Before coming to us, this publisher had released electronic versions of its books on the same date as the hardcover versions. However, it was questioning this decision, having seen several other publishers announce that they were delaying their e-book releases until well after the hardcover's release date in an effort to protect hardcover sales. For example, in September of 2009, Brian Murray, the CEO of HarperCollins, announced that his company would delay the e-book version of Sarah Palin's memoir Going Rogue by five months after the hardcover release as a way of "maximizing velocity of the hardcover before Christmas."

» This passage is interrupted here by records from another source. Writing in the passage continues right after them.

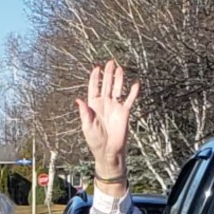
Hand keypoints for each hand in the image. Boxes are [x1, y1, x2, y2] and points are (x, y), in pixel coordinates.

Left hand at [75, 60, 139, 178]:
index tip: (97, 68)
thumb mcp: (87, 126)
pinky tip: (135, 84)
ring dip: (119, 79)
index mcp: (93, 106)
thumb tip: (78, 100)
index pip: (94, 88)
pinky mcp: (124, 112)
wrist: (108, 151)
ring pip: (118, 89)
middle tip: (110, 62)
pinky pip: (129, 100)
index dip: (95, 78)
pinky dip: (132, 93)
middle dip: (108, 74)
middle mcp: (105, 104)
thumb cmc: (95, 141)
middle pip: (107, 85)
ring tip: (120, 68)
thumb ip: (84, 112)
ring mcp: (115, 107)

Similarly, in November 2009, Viacom/Scribner announced that it was delaying the release of Stephen King's new novel, Under the Dome, by six weeks after the hardcover release, because, as the company put it, "this publishing sequence gives us the opportunity to maximize hardcover sales." Hachette Book Group and Simon & Schuster went even further, announcing in early 2010 that they would delay the e-book version of nearly all of their newly released "frontlist" titles by three or four months after the hardcover release.

The implicit assumption each of these publishers made is that e-books are a close substitute for hardcover books, and that if an e-book is released alongside a hardcover edition many customers who previously would have purchased the high-priced hardcover will instead "trade down" to the lower priced e-book. This assumption seems reasonable on the surface; however, testing it is tricky, because we can only observe what actually happens in the market – we can't observe what would have happened if a book had been sold using a different strategy.

Viacom, for example, could easily measure what hardcover and e-book sales actually were when they delayed the e-book release of Under the Dome, but it couldn't measure what those sales would have been if the e-book's release hadn't delayed (what economists refer to as the counter-factual). Much of the art of econometrics is in finding creative ways to estimate the counterfactual from the available data.

In the context of delayed e-book releases, one might try to estimate counterfactual sales by comparing the sales of books that publishers decided to release simultaneously in hardcover and e-book format against sales of books in instances in which the publisher released the e-book several weeks after the hardcover title.

If e-book releases were delayed by different times for different books (for example, one week for some books, two weeks for some, and so on), a researcher could even run a simple regression, using the number of weeks an e-book was delayed (the independent variable) to predict the resulting sales of the hardcover edition (the dependent variable). That approach probably would work well as long as the undelayed books were essentially the same as the delayed books.

The problem is that delayed and undelayed books aren't the same. Publishers are more likely to delay e-book release dates for books they believe will sell in hardcover format, which means the books that publishers release simultaneously in hardcover and e-book formats are fundamentally different in kind from books that they release in sequence. Thus, even if we observe a relationship between increased e-book delays and changes in hardcover sales, we don't know whether the changes in hardcover sales were caused by the delay of the e-book release or were merely correlated with differences in what types of books were delayed in the first place.

Economists refer to this as "endogeneity" – a statistical problem that occurs whenever an unobserved factor (for example, the expected popularity of a book) affects both the independent variable (whether and how long books are delayed in e-book format) and the dependent variable (the resulting sales). Establishing a causal relationship in the presence of endogeneity requires finding a variable or an event that changes the independent variable without being influenced by the dependent variable.